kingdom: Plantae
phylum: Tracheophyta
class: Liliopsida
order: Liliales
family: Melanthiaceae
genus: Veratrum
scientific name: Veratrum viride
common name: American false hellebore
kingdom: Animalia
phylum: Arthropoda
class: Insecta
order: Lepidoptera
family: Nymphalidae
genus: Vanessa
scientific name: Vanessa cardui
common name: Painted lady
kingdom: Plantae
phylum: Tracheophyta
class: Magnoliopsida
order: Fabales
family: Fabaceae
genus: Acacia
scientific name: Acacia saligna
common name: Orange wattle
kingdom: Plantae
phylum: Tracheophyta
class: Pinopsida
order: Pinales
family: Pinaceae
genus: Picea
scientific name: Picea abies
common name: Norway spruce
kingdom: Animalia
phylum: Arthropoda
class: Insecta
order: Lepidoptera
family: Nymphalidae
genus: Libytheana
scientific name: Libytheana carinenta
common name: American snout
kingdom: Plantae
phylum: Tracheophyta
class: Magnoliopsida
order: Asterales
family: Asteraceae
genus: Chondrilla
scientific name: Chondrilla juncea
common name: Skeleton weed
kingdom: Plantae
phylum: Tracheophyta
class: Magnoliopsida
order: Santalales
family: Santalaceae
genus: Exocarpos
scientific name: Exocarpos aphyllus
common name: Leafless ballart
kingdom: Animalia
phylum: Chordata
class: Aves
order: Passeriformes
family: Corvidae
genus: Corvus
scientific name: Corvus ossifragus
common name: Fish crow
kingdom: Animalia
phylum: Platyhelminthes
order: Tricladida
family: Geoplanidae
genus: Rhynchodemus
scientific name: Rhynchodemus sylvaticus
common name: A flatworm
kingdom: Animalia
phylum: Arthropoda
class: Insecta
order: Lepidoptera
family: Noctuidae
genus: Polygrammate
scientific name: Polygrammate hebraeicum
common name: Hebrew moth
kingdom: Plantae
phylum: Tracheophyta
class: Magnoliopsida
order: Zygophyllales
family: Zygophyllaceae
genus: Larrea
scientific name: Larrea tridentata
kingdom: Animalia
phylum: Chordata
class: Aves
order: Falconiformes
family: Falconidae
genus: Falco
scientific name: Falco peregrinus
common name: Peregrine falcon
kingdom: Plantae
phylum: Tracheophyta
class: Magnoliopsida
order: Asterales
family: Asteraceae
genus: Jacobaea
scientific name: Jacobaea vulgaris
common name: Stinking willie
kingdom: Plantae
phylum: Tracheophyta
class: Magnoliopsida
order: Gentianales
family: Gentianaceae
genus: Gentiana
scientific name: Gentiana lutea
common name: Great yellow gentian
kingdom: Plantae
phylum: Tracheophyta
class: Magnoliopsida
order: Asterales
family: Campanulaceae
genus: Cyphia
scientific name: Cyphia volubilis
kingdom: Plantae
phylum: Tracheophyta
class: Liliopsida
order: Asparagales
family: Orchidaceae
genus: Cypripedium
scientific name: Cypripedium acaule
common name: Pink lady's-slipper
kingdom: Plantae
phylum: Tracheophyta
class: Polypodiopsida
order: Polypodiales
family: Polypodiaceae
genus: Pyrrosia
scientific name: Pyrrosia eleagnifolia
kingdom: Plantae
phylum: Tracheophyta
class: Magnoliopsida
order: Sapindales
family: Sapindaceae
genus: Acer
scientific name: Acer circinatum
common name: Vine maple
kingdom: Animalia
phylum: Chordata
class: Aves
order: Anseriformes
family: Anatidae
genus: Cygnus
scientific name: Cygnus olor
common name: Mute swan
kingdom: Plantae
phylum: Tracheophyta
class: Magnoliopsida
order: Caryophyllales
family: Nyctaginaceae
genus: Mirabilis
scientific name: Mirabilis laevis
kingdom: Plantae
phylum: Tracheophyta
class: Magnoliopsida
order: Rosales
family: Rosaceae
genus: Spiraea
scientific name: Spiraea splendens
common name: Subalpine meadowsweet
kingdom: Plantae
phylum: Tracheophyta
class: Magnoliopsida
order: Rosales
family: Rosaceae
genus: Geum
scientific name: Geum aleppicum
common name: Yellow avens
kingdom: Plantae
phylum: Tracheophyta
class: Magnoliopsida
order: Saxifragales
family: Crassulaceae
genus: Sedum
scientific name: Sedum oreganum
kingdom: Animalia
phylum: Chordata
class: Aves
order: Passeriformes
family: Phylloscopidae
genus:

[Trabajo requerido] Copia sin ningún cambio las líneas de todos los ítems de arriba.

[Resultado esperado]
kingdom: Plantae
phylum: Tracheophyta
class: Liliopsida
order: Liliales
family: Melanthiaceae
genus: Veratrum
scientific name: Veratrum viride
common name: American false hellebore
kingdom: Animalia
phylum: Arthropoda
class: Insecta
order: Lepidoptera
family: Nymphalidae
genus: Vanessa
scientific name: Vanessa cardui
common name: Painted lady
kingdom: Plantae
phylum: Tracheophyta
class: Magnoliopsida
order: Fabales
family: Fabaceae
genus: Acacia
scientific name: Acacia saligna
common name: Orange wattle
kingdom: Plantae
phylum: Tracheophyta
class: Pinopsida
order: Pinales
family: Pinaceae
genus: Picea
scientific name: Picea abies
common name: Norway spruce
kingdom: Animalia
phylum: Arthropoda
class: Insecta
order: Lepidoptera
family: Nymphalidae
genus: Libytheana
scientific name: Libytheana carinenta
common name: American snout
kingdom: Plantae
phylum: Tracheophyta
class: Magnoliopsida
order: Asterales
family: Asteraceae
genus: Chondrilla
scientific name: Chondrilla juncea
common name: Skeleton weed
kingdom: Plantae
phylum: Tracheophyta
class: Magnoliopsida
order: Santalales
family: Santalaceae
genus: Exocarpos
scientific name: Exocarpos aphyllus
common name: Leafless ballart
kingdom: Animalia
phylum: Chordata
class: Aves
order: Passeriformes
family: Corvidae
genus: Corvus
scientific name: Corvus ossifragus
common name: Fish crow
kingdom: Animalia
phylum: Platyhelminthes
order: Tricladida
family: Geoplanidae
genus: Rhynchodemus
scientific name: Rhynchodemus sylvaticus
common name: A flatworm
kingdom: Animalia
phylum: Arthropoda
class: Insecta
order: Lepidoptera
family: Noctuidae
genus: Polygrammate
scientific name: Polygrammate hebraeicum
common name: Hebrew moth
kingdom: Plantae
phylum: Tracheophyta
class: Magnoliopsida
order: Zygophyllales
family: Zygophyllaceae
genus: Larrea
scientific name: Larrea tridentata
kingdom: Animalia
phylum: Chordata
class: Aves
order: Falconiformes
family: Falconidae
genus: Falco
scientific name: Falco peregrinus
common name: Peregrine falcon
kingdom: Plantae
phylum: Tracheophyta
class: Magnoliopsida
order: Asterales
family: Asteraceae
genus: Jacobaea
scientific name: Jacobaea vulgaris
common name: Stinking willie
kingdom: Plantae
phylum: Tracheophyta
class: Magnoliopsida
order: Gentianales
family: Gentianaceae
genus: Gentiana
scientific name: Gentiana lutea
common name: Great yellow gentian
kingdom: Plantae
phylum: Tracheophyta
class: Magnoliopsida
order: Asterales
family: Campanulaceae
genus: Cyphia
scientific name: Cyphia volubilis
kingdom: Plantae
phylum: Tracheophyta
class: Liliopsida
order: Asparagales
family: Orchidaceae
genus: Cypripedium
scientific name: Cypripedium acaule
common name: Pink lady's-slipper
kingdom: Plantae
phylum: Tracheophyta
class: Polypodiopsida
order: Polypodiales
family: Polypodiaceae
genus: Pyrrosia
scientific name: Pyrrosia eleagnifolia
kingdom: Plantae
phylum: Tracheophyta
class: Magnoliopsida
order: Sapindales
family: Sapindaceae
genus: Acer
scientific name: Acer circinatum
common name: Vine maple
kingdom: Animalia
phylum: Chordata
class: Aves
order: Anseriformes
family: Anatidae
genus: Cygnus
scientific name: Cygnus olor
common name: Mute swan
kingdom: Plantae
phylum: Tracheophyta
class: Magnoliopsida
order: Caryophyllales
family: Nyctaginaceae
genus: Mirabilis
scientific name: Mirabilis laevis
kingdom: Plantae
phylum: Tracheophyta
class: Magnoliopsida
order: Rosales
family: Rosaceae
genus: Spiraea
scientific name: Spiraea splendens
common name: Subalpine meadowsweet
kingdom: Plantae
phylum: Tracheophyta
class: Magnoliopsida
order: Rosales
family: Rosaceae
genus: Geum
scientific name: Geum aleppicum
common name: Yellow avens
kingdom: Plantae
phylum: Tracheophyta
class: Magnoliopsida
order: Saxifragales
family: Crassulaceae
genus: Sedum
scientific name: Sedum oreganum
kingdom: Animalia
phylum: Chordata
class: Aves
order: Passeriformes
family: Phylloscopidae
genus:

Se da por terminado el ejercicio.